Reproduce verbatim everything in the material from the line containing "### Dashboard Preview" down to the end of the material, with both of those lines included.

Recorded information →
****************************************
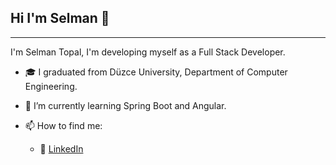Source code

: ## Hi I'm Selman 👋
___

I'm Selman Topal, I'm developing myself as a Full Stack Developer.


- 🎓 I graduated from Düzce University, Department of Computer Engineering.
- 👀 I’m currently learning Spring Boot and Angular.

- 📫 How to find me: 
     - :office: [LinkedIn](https://www.linkedin.com/in/selmantopal/) 

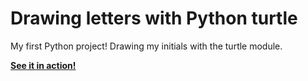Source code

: # Drawing letters with Python turtle
My first Python project! Drawing my initials with the turtle module.

**[See it in action!](https://trinket.io/python/360dd71a91)**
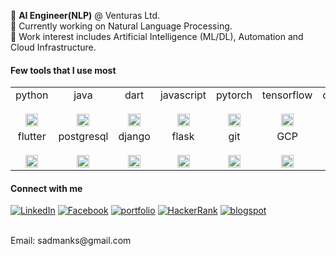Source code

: 
:black_square_button:   **AI Engineer(NLP)** @ Venturas Ltd. </br>
:black_square_button:   Currently working on Natural Language Processing. </br>
:black_square_button:  Work interest includes Artificial Intelligence (ML/DL), Automation and Cloud Infrastructure.</br>

#### Few tools that I use most 

<table>
  <tbody>
    <tr valign="top">
      <td width="10%" align="center">
        <span>python</span><br><br>
        <img height="20px" src="https://cdn.svgporn.com/logos/python.svg">
      </td>
      <td width="14%" align="center">
        <span>java</span><br><br>
        <img height="20px" src="https://cdn.svgporn.com/logos/java.svg">
      </td>
      <td width="10%" align="center">
        <span>dart</span><br><br>
        <img height="20px" src="https://cdn.svgporn.com/logos/dart.svg">
      </td>
      <td width="10%" align="center">
        <span>javascript</span><br><br>
        <img height="20px" src="https://cdn.svgporn.com/logos/javascript.svg">
      </td>
      <td width="10%" align="center">
        <span>pytorch</span><br><br>
        <img height="20px" src="https://cdn.svgporn.com/logos/pytorch.svg">
      </td>
      <td width="10%" align="center">
        <span>tensorflow</span><br><br>
        <img height="20px" src="https://cdn.svgporn.com/logos/tensorflow.svg">
      </td>
      <td width="10%" align="center">
        <span>opencv</span><br><br>
        <img height="20px" src="https://cdn.svgporn.com/logos/opencv.svg">
      </td>
    </tr>
    <tr valign="top">
      <td width="10%" align="center">
        <span>flutter</span><br><br>
        <img height="20px" src="https://cdn.svgporn.com/logos/flutter.svg">
      </td>
      <td width="10%" align="center">
        <span>postgresql</span><br><br>
        <img height="20px" src="https://cdn.svgporn.com/logos/postgresql.svg">
      </td>
      <td width="10%" align="center">
        <span>django</span><br><br>
        <img height="20px" src="https://cdn.svgporn.com/logos/django.svg">
      </td>
      <td width="10%" align="center">
        <span>flask</span><br><br>
        <img height="20px" src="https://cdn.svgporn.com/logos/flask.svg">
      </td>
      <td width="10%" align="center">
        <span>git</span><br><br>
        <img height="20px" src="https://cdn.svgporn.com/logos/git-icon.svg">
      </td>
      <td width="10%" align="center">
        <span>GCP</span><br><br>
        <img height="20px" src="https://seeklogo.com/images/G/google-cloud-logo-ADE788217F-seeklogo.com.png">
      </td>
      <td width="10%" align="center">
        <span>linux</span><br><br>
        <img height="20px" src="https://seeklogo.com/images/U/ubuntu-logo-8FDEC6A07B-seeklogo.com.png">
      </td>
    </tr>
  </tbody>
</table>


#### Connect with me

<a href="https://www.linkedin.com/in/sksoumik/" target="_blank"><img src="https://img.shields.io/badge/linkedin-%40sksoumik-blue" alt="LinkedIn"></a>
<a href="https://www.facebook.com/sadmanks" target="_blank"><img src="https://img.shields.io/badge/facebook-%40sadmanks-9cf" alt="Facebook"></a>
<a href="https://sksoumik.github.io/" target="_blank"><img src="https://img.shields.io/badge/portfolio-sksoumik-success" alt="portfolio"></a>
<a href="https://www.hackerrank.com/sadmanks" target="_blank"><img src="https://img.shields.io/badge/HackeRank-sadmanks-success" alt="HackerRank"></a>
<a href="https://sksoumik.blogspot.com/" target="_blank"><img src="https://img.shields.io/badge/blog-%40sksoumik-orange" alt="blogspot"></a>

</br>
Email: sadmanks@gmail.com
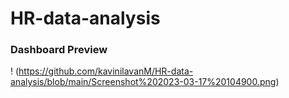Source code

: # HR-data-analysis

### Dashboard Preview

! (https://github.com/kavinilavanM/HR-data-analysis/blob/main/Screenshot%202023-03-17%20104900.png)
****************************************
Output →
### Dashboard Preview

! (https://github.com/kavinilavanM/HR-data-analysis/blob/main/Screenshot%202023-03-17%20104900.png)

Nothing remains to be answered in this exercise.